Comment author: Usul 11 January 2016 04:46:18AM 0 points [-]

I see factual memory as a highly changeable data set that has very little to do with "self". As I understand it (not an expert in neuroscience or psychiatry, but experience working with neurologically impaired people) the sort of brain injuries which produce amnesia are quite distinct from those that produce changes in personality, as reported by significant others, and vice versa. In other words, you can lose the memories of "where you came from" and still be recognized as very much the same person by those who knew you, while you can become a very different person in terms of disposition, altered emotional response to identical stimuli relative to pre-injury status, etc (I'm less clear on what constitutes "personality", but it seems to be more in line with people's intuitive concept of "self") with fully intact memories. The idea of a memory wipe and continued existence is certainly a "little death" to my thinking, but marginally preferable to actual death. My idea of consciousness is one of passive reception. The same "I", or maybe "IT" is better, is there post memory wipe.

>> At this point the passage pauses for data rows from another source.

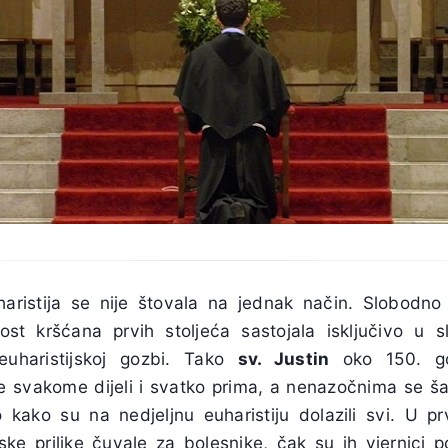
uharistija se nije štovala na jednak način. Slobodn
ost kršćana prvih stoljeća sastojala isključivo u sla
euharistijskoj gozbi. Tako
sv. Justin
oko 150. go
ne svakome dijeli i svatko prima, a nenazočnima se šal
o kako su na nedjeljnu euharistiju dolazili svi. U p
ske prilike čuvale za bolesnike, čak su ih vjernici po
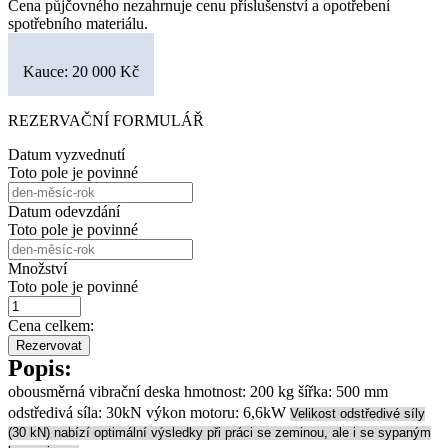
Cena půjčovného nezahrnuje cenu příslušenství a opotřebení
spotřebního materiálu.
Kauce: 20 000 Kč
REZERVAČNÍ FORMULÁŘ
Datum vyzvednutí
Toto pole je povinné
Datum odevzdání
Toto pole je povinné
Množství
Toto pole je povinné
Cena celkem:
Rezervovat
Popis:
obousměrná vibrační deska hmotnost:
200 kg
šířka: 500 mm
odstředivá síla: 30kN výkon motoru: 6,6kW
Velikost odstředivé síly
(30 kN) nabízí optimální výsledky při práci se zeminou, ale i se sypaným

If memory is crucial to pattern identity then which has the greater claim to identity: The amnesiac police officer, or his 20 years of dashcam footage and activity logs?

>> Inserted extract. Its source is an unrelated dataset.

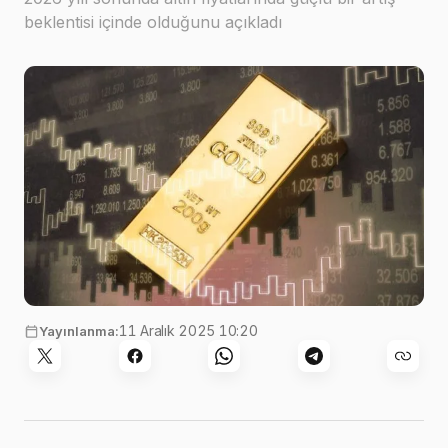
beklentisi içinde olduğunu açıkladı
11 Aralık 2025 10:20
Yayınlanma:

Comment author: ike 11 January 2016 06:20:59AM 0 points [-]

still be recognized as very much the same person by those who knew you

Yes or no, will those who knew them be able to pick them out blind out of a group going only on text-based communication? If not, what do you mean by recognize? (If yes, I'll be surprised and will need to reevaluate this.)

If memory is crucial to pattern identity then which has the greater claim to identity: The amnesiac police officer, or his 20 years of dashcam footage and activity logs?

The officer can't work if they're completely amnesiac. They can't do much of anything, in fact.

As to your main point: it's possible that personality changes remain after memory loss, but those personalities are themself caused by experiences and memories. I suppose I was assuming that memory wiped would wash away any recognizable personality. I still do. The kinds of amnesia you're referring to presumably leave traces of the memory somewhere in the brain, which then affects the brain's outputs. Unless we can access the brain directly and wipe it ourself, we can't guarantee everything was forgotten, and it probably does linger on in the subconscious; so that's not the same as an actual memory wipe.

Comment author: Usul 11 January 2016 06:52:58AM 0 points [-]

I believe there is a functional definition of amnesia, loss of factual memory, life skills remain intact. I guess I would call what you are calling a memory wipe a "brain wipe". I guess I'd call what you are calling memory "total brain content". If a brain is wiped of all content in the forest is Usul's idea of consciousness spared? No idea. Total brain reboot? I'd say yes and call that good as dead I think.

I would say probably yes to the text only question. Again, loss of factual memory. But I don't rate that as a reliable or valid test in this context.